● **Consigne**:
Résumez en trois phrases le texte sur la grand-mère de la Petite Sirène.

● **Extrait à étudier**:
**********
La grand-mère de la Petite Sirène d'Andersen

Grand-mère de la Petite Sirène d'Andersen - Freya Littledale - 1990

La Grand-mère de la Petite Sirène d'Andersen, vue par Freya Littledale - 1990

 

Pour l'occasion de la fête des grands-mères, mettons à l'honneur un personnage trop souvent oublié et pourtant important:

la Grand-Mère de la Petite Sirène d'Andersen!

Grand-mère de la Petite Sirène d'Andersen - Monika Laimgruber - 1985

Grand-mère de la Petite Sirène d'Andersen, vue par Monika Laimgruber - 1985 (remarquez les 12 huîtres citées ci-dessous! et quelle couronne!)

En commençant par citer les passages du conte où elle apparaît:

Depuis plusieurs années le roi de la mer était veuf, et sa vieille mère dirigeait sa maison. C’était une femme spirituelle, mais si fière de son rang, qu’elle portait douze huîtres à sa queue tandis que les autres grandes dames n’en portaient que six. Elle méritait du reste de grands éloges pour les soins infinis qu’elle prodiguait à ses six petites filles, toutes princesses charmantes. Cependant la plus jeune était plus belle encore que les autres ; elle avait la peau aussi fine, aussi diaphane qu'un pétale de rose et les yeux bleus les profondeurs de l'océan …. mais elle n’avait pas de pieds : ainsi que ses sœurs, son corps se terminait par une queue de poisson.

[...]Toujours [la petite sirène] priait sa vieille grand’mère de lui parler des vaisseaux, des villes, des hommes et des animaux. [...]

Elle ne pouvait pas s’imaginer comment les poissons chantaient et sautillaient sur les arbres. La grand’mère appelait les petits oiseaux des poissons ; sans quoi elle ne se serait pas fait comprendre de ses petites filles qui n'en n'avaient jamais vu.

« Lorsque vous aurez quinze ans, dit la grand’mère, je vous donnerai la permission de monter à la surface de la mer et de vous asseoir au clair de la lune sur des rochers, pour voir passer les grands vaisseaux et faire connaissance avec les forêts et les villes. » [...]

Le jour vint où [la petite sirène] eut quinze ans.

« Tu vas partir, lui dit sa grand’mère, la vieille reine douairière : viens que je fasse ta toilette comme à tes sœurs. »

Et elle posa sur ses cheveux une couronne de lis blancs dont chaque pétale était la moitié d’une perle ; puis elle fit attacher à la queue de la princesse huit grandes huîtres pour désigner son rang élevé.

« Comme elles me font mal ! dit la petite sirène.

— Il faut souffrir pour être belle, » répliqua la vieille reine. [...]

 

Grand-mère de la Petite Sirène d'Andersen - Margaret Tarrant - 1910

 La Grand-mère de la Petite Sirène d'Andersen vue par Margaret Tarrant - 1910 (la petite sirène n'a vraiment pas l'air d'aimer les huîtres!)
**********
● **Données fournies**:
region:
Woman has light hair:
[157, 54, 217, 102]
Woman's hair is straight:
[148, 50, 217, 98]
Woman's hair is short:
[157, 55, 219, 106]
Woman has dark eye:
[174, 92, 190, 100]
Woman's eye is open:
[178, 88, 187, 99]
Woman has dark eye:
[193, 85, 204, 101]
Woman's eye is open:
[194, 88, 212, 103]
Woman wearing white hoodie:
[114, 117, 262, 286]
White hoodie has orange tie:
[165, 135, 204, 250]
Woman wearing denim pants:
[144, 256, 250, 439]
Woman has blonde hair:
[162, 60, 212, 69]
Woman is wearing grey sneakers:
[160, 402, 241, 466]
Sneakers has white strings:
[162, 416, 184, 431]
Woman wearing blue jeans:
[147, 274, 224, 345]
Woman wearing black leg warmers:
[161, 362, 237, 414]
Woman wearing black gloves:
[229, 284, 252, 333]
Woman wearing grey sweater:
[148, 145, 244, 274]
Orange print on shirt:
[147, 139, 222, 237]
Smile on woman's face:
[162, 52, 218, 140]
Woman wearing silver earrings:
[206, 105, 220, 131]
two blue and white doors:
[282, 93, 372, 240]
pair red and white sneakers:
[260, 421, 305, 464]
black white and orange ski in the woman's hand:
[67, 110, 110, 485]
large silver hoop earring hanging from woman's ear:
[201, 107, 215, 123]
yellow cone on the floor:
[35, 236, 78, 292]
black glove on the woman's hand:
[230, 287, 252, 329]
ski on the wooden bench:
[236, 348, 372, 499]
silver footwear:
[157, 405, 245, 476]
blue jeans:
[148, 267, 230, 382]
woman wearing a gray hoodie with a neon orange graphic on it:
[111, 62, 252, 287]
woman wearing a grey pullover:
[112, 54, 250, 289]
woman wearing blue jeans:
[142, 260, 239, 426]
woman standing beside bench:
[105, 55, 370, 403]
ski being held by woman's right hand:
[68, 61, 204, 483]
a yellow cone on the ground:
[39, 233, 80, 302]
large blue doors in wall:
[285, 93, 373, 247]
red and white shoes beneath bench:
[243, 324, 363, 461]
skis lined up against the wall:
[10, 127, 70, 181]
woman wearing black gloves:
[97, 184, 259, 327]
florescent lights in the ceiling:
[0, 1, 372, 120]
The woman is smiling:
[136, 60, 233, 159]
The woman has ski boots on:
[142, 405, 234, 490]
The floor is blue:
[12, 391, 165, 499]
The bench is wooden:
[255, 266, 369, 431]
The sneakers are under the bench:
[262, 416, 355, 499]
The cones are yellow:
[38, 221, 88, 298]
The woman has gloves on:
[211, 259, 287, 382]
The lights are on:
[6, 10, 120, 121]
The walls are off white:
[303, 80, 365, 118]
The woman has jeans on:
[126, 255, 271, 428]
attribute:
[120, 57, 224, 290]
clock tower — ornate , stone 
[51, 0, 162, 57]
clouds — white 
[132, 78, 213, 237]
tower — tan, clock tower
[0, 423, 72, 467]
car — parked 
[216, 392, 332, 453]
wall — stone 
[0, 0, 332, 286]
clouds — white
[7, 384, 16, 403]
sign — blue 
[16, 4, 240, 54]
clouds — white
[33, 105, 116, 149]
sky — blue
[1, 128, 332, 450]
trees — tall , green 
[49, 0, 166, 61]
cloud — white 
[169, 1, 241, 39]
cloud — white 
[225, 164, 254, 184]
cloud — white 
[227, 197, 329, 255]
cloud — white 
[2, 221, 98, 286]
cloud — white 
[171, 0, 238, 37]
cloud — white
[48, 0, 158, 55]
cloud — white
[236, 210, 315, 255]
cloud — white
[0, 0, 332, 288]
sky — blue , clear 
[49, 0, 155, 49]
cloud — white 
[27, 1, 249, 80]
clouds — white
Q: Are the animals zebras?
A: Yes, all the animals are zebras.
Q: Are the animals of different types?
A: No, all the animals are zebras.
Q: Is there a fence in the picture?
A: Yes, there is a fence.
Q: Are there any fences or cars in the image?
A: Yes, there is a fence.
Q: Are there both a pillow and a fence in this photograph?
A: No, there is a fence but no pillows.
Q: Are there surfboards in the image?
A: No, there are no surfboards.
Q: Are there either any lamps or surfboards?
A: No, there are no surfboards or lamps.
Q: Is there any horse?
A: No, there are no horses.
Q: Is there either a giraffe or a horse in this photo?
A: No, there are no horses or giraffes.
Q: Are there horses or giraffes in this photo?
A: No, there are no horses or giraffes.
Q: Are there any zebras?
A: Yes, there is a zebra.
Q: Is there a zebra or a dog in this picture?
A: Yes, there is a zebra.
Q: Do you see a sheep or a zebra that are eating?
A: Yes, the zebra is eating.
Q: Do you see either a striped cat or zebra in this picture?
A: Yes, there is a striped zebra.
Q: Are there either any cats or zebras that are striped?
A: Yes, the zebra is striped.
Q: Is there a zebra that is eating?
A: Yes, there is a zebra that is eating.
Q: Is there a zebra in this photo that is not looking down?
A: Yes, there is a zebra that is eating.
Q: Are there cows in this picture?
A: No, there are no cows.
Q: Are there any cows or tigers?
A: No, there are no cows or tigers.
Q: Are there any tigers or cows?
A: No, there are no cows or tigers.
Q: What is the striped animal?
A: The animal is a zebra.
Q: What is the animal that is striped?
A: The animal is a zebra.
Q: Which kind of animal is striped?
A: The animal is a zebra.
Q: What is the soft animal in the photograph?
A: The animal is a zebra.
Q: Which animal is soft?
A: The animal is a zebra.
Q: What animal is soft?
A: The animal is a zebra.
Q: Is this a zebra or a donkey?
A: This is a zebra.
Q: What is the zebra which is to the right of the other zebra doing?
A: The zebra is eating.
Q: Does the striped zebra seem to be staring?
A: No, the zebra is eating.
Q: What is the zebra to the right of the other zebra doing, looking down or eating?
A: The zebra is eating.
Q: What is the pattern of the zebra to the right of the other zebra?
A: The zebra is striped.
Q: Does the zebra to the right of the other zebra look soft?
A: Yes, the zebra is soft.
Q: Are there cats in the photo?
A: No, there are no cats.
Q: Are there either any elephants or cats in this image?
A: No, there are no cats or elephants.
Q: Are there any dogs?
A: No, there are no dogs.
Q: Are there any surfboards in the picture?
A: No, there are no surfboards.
**********
● **Réponse attendue**:
Pour la fête des grands-mères, le texte met à l'honneur la grand-mère de la Petite Sirène d'Andersen, un personnage souvent oublié, en citant les passages du conte où elle apparaît et en présentant des illustrations de Freya Littledale, Monika Laimgruber et Margaret Tarrant. Mère du roi de la mer, qui est veuf, elle dirige sa maison, porte douze huîtres à sa queue par fierté de son rang et prodigue des soins infinis à ses six petites-filles. Elle leur parle du monde d'en haut et leur permet de monter à la surface à quinze ans, puis, le jour venu, elle pare la plus jeune d'une couronne de lis et de huit huîtres et lui répond qu'il faut souffrir pour être belle.